◆ **RECORDS FOR PROCESSING**
----

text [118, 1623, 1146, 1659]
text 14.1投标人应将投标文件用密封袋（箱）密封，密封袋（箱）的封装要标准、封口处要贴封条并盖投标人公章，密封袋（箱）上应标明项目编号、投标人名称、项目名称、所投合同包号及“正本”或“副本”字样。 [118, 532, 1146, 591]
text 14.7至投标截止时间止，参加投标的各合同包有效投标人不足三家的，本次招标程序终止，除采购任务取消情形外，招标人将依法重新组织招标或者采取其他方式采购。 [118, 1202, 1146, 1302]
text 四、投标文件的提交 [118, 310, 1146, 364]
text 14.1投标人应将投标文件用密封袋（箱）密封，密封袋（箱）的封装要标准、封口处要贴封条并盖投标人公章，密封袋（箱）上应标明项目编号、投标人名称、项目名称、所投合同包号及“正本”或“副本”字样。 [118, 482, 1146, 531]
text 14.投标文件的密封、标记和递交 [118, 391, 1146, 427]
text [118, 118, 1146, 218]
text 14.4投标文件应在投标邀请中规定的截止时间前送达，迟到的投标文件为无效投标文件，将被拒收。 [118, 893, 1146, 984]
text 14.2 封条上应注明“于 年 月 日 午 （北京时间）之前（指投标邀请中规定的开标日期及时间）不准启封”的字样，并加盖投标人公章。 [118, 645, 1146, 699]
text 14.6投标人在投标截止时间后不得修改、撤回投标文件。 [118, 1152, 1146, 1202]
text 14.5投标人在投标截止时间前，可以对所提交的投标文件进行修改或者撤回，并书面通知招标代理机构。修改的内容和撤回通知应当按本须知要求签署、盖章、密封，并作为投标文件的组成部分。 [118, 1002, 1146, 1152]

----

◆ **ABOUT THIS EXERCISE**
Above are some records. Copy each of their lines that holds the string "上应标明项目编号".

◆ **WRITTEN REPLY**
text 14.1投标人应将投标文件用密封袋（箱）密封，密封袋（箱）的封装要标准、封口处要贴封条并盖投标人公章，密封袋（箱）上应标明项目编号、投标人名称、项目名称、所投合同包号及“正本”或“副本”字样。 [118, 532, 1146, 591]
text 14.1投标人应将投标文件用密封袋（箱）密封，密封袋（箱）的封装要标准、封口处要贴封条并盖投标人公章，密封袋（箱）上应标明项目编号、投标人名称、项目名称、所投合同包号及“正本”或“副本”字样。 [118, 482, 1146, 531]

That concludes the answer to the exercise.